Generated by GPT-5-mini| Criterion (Rust) | |
|---|---|
| Name | Criterion |
| Author | Ben Striegel |
| Developer | Criterion Developers |
| Released | 2014 |
| Programming language | Rust |
| Platforms | Linux, macOS, Windows |
| License | MIT License |
Criterion (Rust) is a benchmarking framework for the Rust ecosystem designed to provide statistically rigorous measurements of performance for libraries, applications, and microbenchmarks. It integrates techniques from statistical analysis, reproducible benchmarking, and continuous integration to produce comparable results across machines and revisions. Criterion aims to help contributors to projects such as Servo, ripgrep, tokio, Diesel, and Hyper detect regressions, quantify improvements, and attribute performance changes to commits, builds, or configuration differences.
Criterion began as a port of ideas from benchmarking tools in the C++ and Haskell communities, drawing inspiration from projects like Google Benchmark, BenchmarkDotNet, and the Haskell criterion package. Its design emphasizes statistically sound sampling, outlier detection, and automated plotting to reduce noise introduced by Linux, macOS, and Windows scheduling, Intel and AMD CPU frequency scaling, virtualization under Docker, and interactions with LLVM and the Rust compiler. Criterion is commonly used alongside Cargo and continuous integration services such as Travis CI, GitHub Actions, and Azure Pipelines to track performance over time.
Criterion provides: - Automated warmup and measurement phases with configurable iteration counts to account for Just-in-time compilation-like effects in rustc optimizations and LLVM codegen interactions. - Statistical analysis including median, mean, standard deviation, and confidence intervals to present robust metrics suitable for comparison with projects like Firefox telemetry and Chromium benchmarking. - Regression detection and comparison across commits by integrating with version control systems like Git and hosting platforms such as GitHub and GitLab. - Output formats for plots and tables consumable by Prometheus exporters, Grafana dashboards, and scientific reproducibility tools developed in academia (e.g., workflows used by ACM and IEEE benchmarking studies). - Support for harnessing low-level features like CPU affinity with numa policies, control over perf counters and sampling, and hooks for memory profiling tools like Valgrind and heaptrack to correlate time with allocation patterns. - Integration with ecosystem tools including criterion.rs macros, cargo-bench, and test harnesses used by projects such as Clippy and rustfmt.
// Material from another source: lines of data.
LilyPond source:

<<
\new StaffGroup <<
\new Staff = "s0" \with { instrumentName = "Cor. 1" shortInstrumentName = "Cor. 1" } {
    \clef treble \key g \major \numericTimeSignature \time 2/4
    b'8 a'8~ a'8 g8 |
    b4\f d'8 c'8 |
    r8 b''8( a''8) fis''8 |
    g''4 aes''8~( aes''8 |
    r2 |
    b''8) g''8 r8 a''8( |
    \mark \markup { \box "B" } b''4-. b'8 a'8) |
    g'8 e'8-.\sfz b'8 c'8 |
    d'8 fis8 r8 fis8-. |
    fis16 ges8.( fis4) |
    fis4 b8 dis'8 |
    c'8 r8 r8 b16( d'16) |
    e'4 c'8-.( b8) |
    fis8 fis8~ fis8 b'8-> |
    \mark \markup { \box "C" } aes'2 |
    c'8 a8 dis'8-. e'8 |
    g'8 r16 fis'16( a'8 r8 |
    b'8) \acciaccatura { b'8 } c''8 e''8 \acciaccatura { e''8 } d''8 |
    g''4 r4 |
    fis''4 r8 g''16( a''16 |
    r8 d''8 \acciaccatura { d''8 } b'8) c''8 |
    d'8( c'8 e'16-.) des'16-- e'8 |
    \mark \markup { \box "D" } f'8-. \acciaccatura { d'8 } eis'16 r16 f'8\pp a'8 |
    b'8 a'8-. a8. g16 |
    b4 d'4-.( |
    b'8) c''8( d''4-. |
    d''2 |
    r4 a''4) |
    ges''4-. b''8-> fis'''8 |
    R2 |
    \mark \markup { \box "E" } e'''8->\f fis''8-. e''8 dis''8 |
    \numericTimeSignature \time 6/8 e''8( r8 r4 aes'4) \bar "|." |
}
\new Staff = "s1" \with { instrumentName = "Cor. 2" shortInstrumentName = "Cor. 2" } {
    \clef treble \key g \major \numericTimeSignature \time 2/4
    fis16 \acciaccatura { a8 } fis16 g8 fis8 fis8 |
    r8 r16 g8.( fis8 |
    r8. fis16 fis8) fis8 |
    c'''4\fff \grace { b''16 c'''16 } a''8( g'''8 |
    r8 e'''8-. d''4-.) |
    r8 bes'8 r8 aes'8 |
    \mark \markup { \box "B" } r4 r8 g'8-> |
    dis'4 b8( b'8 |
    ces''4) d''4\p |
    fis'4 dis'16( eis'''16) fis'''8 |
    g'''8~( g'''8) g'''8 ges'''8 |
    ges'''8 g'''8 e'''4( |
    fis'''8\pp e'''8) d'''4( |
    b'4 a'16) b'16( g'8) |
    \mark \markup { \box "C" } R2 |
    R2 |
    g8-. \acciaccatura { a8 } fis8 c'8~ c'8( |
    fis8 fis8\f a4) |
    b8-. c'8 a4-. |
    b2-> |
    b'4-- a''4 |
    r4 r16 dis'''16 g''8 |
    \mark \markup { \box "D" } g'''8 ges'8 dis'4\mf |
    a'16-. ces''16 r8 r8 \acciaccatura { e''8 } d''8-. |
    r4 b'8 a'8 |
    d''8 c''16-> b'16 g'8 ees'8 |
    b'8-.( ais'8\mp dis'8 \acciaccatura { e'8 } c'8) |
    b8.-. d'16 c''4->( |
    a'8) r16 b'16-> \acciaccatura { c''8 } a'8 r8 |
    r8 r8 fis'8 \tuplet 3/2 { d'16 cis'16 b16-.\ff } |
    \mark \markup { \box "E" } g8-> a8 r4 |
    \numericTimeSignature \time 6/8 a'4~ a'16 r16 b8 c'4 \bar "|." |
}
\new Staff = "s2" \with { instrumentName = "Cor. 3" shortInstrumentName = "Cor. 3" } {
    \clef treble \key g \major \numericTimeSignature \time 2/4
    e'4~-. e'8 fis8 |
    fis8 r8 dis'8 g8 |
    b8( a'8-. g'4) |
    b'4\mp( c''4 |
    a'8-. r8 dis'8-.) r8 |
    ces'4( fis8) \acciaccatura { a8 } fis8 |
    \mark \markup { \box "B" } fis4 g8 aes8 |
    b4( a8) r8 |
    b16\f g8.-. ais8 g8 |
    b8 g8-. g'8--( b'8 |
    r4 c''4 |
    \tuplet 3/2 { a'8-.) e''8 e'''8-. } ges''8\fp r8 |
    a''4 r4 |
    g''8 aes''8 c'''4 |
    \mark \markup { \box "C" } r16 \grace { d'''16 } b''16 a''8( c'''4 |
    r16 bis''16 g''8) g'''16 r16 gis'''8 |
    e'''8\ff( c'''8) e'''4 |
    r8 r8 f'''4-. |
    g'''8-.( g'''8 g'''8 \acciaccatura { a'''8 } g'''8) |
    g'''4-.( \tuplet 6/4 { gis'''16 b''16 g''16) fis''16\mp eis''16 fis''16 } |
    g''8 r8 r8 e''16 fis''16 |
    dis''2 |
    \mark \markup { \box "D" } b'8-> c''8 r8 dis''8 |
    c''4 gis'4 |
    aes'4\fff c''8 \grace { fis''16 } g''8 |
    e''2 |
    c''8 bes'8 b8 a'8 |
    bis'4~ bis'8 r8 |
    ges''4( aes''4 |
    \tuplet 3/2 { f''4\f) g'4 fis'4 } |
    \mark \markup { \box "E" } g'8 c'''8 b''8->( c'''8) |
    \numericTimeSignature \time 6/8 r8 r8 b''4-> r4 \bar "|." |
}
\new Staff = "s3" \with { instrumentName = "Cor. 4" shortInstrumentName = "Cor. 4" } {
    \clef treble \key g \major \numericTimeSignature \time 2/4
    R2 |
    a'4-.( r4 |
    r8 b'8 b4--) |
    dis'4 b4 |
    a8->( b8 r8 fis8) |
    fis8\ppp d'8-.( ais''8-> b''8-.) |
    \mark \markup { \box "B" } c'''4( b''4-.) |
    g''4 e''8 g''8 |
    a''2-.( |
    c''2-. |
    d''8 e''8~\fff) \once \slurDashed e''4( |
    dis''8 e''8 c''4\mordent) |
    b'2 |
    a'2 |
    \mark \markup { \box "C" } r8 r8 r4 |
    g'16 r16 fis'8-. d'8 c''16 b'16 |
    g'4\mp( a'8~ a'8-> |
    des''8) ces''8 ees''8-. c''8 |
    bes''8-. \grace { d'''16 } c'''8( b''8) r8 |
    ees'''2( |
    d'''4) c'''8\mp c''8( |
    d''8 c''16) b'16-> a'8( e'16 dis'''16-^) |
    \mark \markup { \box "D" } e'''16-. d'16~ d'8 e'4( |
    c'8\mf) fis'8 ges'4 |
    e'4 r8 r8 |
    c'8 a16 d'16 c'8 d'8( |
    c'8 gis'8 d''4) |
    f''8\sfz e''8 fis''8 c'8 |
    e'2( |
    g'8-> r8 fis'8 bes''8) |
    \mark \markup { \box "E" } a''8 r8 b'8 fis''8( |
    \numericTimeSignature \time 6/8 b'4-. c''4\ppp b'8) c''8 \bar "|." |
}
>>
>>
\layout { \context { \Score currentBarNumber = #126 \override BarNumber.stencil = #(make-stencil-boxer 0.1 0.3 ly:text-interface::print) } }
To add Criterion to a Rust project, developers typically add the criterion dependency to Cargo.toml and create benchmark modules under the benchmarks directory used by cargo bench. Typical workflows involve running cargo bench locally, generating comparison reports, and committing benchmark artifacts to CI services like CircleCI or GitHub Actions. Developers working on performance-sensitive crates such as regex, Serde, Rayon, and Hyper use Criterion to create deterministic microbenchmarks, automate detection of regressions introduced by pull requests, and provide maintainers with evidence for optimization efforts. Criterion suites can be parameterized to exercise large datasets from projects like SQLite, PostgreSQL, or Redis wrappers, and combined with fuzzing tools such as AFL and libFuzzer for performance-oriented testing.
Criterion emphasizes reproducibility and statistical validity over raw throughput. Benchmarks generated by Criterion report distribution summaries used by researchers at venues like USENIX, PLDI, and OOPSLA to validate claims. In practice, Criterion handles common sources of measurement error: processor turbo boost (seen on Intel and AMD Ryzen CPUs), background daemons on Ubuntu, macOS Big Sur, and Windows Server builds, and allocator effects when swapping between jemalloc and the system allocator. Results are often compared with baselines extracted from releases of rustc and cargo, and visualized alongside historical data from repositories similar to rust-lang/rust and servo/servo.
Criterion differs from simpler harnesses like Bencher (the standard library benchmarking interface historically used in Rust) and tools such as cargo-benchcmp by offering richer statistical analysis, automated plotting, and CI-friendly change detection. Compared with BenchmarkDotNet used in the .NET ecosystem or Google Benchmark in C++, Criterion focuses on Rust idioms and integrates tightly with cargo and the crates.io ecosystem. Projects that require microsecond-level profiling may complement Criterion with system profilers such as perf, Instruments on macOS, or Windows Performance Toolkit for sampling, while still relying on Criterion to provide baseline distributions and regression alerts.
Notable uses include performance work in ripgrep (measuring search throughput across character encodings), tokio (comparing executor scheduling strategies), Servo (tracking rendering pipeline regressions), and database-related crates like Diesel (query serialization overhead). Case studies published by maintainers often show side-by-side plots comparing commits, with annotations referencing pull requests and issues on GitHub and discussions on Mozilla Discourse or users.rust-lang.org. In continuous benchmarking setups, teams combine Criterion outputs with dashboards powered by Grafana and alerting integrated with Slack and PagerDuty to notify contributors of performance regressions tied to specific pull requests or merges.